Transthoracic echocardiography is used to establish the diagnosis of pericardial effusion, estimate effusion volume, and assess for hemodynamic impairment (eg, right atrial and ventricular collapse). Echocardiography can also guide pericardiocentesis, which should be performed to acquire fluid for cytologic analysis whenever MPE is suspected.
(Choice A) CT angiography of the chest can assess for pulmonary embolism (PE), for which immobilization (eg, sedentary lifestyle) and malignancy are risk factors. However, dyspnea due to PE is commonly abrupt (rather than gradual) in onset, and PE would not explain an enlarged cardiac silhouette on chest x-ray. In addition, CT angiography requires intravenous contrast, which is generally avoided in the setting of renal dysfunction (eg, due to chronic kidney disease).

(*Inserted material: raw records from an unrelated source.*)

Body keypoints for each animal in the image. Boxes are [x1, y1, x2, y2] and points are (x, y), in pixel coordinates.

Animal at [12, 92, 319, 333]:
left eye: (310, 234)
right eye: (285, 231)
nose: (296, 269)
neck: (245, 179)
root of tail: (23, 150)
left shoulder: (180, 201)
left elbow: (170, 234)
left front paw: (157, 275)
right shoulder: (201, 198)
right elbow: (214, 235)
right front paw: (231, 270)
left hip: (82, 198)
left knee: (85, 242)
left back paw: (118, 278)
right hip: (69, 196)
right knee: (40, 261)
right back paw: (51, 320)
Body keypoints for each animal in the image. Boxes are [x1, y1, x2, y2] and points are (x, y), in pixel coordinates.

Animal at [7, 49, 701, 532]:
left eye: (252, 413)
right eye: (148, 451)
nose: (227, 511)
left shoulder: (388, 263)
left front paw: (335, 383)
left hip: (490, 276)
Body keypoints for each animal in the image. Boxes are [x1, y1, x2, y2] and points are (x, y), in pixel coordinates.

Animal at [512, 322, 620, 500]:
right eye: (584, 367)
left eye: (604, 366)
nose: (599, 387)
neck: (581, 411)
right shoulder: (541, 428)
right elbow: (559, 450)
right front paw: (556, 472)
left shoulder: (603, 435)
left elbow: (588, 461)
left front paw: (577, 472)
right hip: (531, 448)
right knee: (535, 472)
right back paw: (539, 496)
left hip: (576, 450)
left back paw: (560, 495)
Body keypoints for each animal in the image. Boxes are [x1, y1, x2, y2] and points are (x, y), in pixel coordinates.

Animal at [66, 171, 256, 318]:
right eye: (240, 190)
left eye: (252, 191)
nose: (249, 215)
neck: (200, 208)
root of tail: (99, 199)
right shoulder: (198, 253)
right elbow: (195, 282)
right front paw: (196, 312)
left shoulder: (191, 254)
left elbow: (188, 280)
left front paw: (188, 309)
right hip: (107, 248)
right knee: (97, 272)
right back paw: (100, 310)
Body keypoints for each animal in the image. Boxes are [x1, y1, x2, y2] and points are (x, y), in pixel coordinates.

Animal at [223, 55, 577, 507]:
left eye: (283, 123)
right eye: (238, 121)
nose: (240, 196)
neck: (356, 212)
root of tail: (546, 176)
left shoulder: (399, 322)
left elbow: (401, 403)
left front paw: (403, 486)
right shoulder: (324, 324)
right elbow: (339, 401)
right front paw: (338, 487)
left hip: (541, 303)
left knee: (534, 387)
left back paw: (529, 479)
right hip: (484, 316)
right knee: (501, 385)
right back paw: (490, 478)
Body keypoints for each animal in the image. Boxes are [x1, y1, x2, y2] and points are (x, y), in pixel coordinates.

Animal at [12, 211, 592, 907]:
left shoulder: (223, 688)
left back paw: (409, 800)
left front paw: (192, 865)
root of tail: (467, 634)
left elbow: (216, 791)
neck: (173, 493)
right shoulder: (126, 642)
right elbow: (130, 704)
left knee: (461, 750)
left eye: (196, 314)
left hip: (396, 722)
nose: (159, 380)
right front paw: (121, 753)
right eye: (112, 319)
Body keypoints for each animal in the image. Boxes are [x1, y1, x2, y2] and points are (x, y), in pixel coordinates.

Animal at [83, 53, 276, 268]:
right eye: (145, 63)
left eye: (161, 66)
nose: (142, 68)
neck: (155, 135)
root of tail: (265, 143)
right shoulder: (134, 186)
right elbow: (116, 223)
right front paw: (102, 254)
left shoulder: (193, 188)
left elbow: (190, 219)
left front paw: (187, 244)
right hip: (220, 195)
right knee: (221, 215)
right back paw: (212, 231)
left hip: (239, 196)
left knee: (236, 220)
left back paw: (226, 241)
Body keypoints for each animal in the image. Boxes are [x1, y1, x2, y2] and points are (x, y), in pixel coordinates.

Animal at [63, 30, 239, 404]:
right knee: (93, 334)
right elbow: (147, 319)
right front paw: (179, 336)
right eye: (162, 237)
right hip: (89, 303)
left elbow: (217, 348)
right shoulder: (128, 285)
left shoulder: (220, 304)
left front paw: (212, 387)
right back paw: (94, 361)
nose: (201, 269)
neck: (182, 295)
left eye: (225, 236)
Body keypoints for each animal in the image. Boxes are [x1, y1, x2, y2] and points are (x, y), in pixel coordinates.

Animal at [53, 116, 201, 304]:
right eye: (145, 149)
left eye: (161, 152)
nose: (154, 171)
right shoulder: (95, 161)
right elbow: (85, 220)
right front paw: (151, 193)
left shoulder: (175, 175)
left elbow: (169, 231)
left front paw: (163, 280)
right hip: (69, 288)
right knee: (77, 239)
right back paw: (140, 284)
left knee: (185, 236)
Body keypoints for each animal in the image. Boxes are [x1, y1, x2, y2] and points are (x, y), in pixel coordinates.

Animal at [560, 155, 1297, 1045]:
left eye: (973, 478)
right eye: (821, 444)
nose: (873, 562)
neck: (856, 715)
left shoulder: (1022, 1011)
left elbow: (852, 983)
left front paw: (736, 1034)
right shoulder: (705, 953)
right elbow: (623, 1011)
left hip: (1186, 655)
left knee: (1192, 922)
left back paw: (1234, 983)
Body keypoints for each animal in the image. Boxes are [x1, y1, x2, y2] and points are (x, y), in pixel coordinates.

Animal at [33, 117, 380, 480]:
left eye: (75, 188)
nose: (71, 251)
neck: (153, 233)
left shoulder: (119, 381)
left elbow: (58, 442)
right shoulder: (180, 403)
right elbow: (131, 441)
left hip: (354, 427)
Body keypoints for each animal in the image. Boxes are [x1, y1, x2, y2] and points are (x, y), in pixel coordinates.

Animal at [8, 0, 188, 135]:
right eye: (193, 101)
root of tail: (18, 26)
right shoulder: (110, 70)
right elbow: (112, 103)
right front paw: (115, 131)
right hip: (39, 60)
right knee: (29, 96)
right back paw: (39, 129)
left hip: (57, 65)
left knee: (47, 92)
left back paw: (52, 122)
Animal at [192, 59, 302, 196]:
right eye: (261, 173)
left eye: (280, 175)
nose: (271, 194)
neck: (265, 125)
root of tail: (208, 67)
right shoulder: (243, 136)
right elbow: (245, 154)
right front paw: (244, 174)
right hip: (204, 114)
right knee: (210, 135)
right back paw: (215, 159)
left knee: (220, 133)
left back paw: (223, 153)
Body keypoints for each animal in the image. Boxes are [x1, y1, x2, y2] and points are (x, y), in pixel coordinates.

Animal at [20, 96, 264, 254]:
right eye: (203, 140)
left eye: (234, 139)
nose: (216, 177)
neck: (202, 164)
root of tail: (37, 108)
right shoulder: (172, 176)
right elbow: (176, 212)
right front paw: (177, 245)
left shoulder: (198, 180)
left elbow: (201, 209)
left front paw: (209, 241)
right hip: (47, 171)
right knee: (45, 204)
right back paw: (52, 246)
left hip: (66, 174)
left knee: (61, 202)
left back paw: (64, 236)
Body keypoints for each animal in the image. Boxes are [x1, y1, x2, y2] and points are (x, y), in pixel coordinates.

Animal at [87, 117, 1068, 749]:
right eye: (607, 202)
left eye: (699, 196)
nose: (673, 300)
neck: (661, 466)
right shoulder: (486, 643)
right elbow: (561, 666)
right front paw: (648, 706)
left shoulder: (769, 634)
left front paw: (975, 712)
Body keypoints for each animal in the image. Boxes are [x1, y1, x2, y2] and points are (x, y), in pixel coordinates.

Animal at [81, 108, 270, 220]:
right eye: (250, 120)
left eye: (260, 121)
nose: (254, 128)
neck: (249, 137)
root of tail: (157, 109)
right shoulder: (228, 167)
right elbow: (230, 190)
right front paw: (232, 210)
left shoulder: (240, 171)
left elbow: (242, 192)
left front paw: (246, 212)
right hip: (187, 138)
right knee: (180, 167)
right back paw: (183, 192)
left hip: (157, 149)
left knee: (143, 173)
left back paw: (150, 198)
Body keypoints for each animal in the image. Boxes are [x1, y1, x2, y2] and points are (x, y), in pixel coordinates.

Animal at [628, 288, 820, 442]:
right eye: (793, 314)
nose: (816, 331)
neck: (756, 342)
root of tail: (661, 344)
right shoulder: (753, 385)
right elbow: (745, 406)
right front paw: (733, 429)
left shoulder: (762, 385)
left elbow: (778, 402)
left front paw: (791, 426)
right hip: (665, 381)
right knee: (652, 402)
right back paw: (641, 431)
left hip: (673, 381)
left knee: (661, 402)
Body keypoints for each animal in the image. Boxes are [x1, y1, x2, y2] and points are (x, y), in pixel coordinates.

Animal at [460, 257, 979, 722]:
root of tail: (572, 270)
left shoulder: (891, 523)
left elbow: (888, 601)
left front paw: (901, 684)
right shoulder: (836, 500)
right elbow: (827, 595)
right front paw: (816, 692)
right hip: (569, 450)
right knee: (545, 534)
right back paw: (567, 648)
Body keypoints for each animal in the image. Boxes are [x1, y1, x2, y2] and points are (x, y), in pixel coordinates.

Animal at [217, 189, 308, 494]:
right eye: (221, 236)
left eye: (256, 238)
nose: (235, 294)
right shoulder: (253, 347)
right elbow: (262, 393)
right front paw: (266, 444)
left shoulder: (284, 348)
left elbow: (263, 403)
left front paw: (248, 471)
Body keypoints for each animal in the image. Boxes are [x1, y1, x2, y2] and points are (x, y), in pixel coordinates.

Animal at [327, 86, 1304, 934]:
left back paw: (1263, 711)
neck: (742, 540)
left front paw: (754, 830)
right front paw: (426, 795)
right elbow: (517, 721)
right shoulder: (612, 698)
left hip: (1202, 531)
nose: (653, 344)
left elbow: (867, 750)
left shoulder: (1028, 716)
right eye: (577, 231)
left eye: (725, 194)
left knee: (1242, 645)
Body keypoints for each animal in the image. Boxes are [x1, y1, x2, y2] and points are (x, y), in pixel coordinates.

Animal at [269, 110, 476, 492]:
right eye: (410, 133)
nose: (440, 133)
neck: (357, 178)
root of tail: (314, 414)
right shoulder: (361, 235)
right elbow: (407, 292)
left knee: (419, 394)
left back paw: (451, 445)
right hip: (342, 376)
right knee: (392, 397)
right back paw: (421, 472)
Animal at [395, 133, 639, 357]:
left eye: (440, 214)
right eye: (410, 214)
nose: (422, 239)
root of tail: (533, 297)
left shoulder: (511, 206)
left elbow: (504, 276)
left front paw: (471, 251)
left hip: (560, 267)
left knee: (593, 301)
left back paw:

(Choice C) Erythropoietin is used to treat anemia caused by chronic kidney disease. Severe anemia (eg, hemoglobin <7 g/dL) can cause marked dyspnea; however, this patient's mild, chronic anemia is unlikely to explain dyspnea at rest.
(Choice D) Diuretic (eg, furosemide) therapy can treat volume overload in decompensated heart failure. Heart failure can cause fatigue, dyspnea, and cardiomegaly on chest x-ray; however, it is less likely in the absence of pulmonary edema (eg, no crackles on lung auscultation) and peripheral edema.
(Choice E) Pulmonary function studies can evaluate for obstructive or restrictive lung disease. These can cause dyspnea but typically also have associated findings on lung auscultation (eg, wheezing, crackles) and chest x-ray (eg, hyperinflation, increased interstitial markings).
Educational objective:
Malignancy (eg, lung cancer) is a common cause of pericardial effusion, which may appear on chest x-ray as an enlarged cardiac silhouette with clear lungs. Echocardiography is used to confirm the diagnosis, evaluate for signs of subacute tamponade, and guide pericardiocentesis.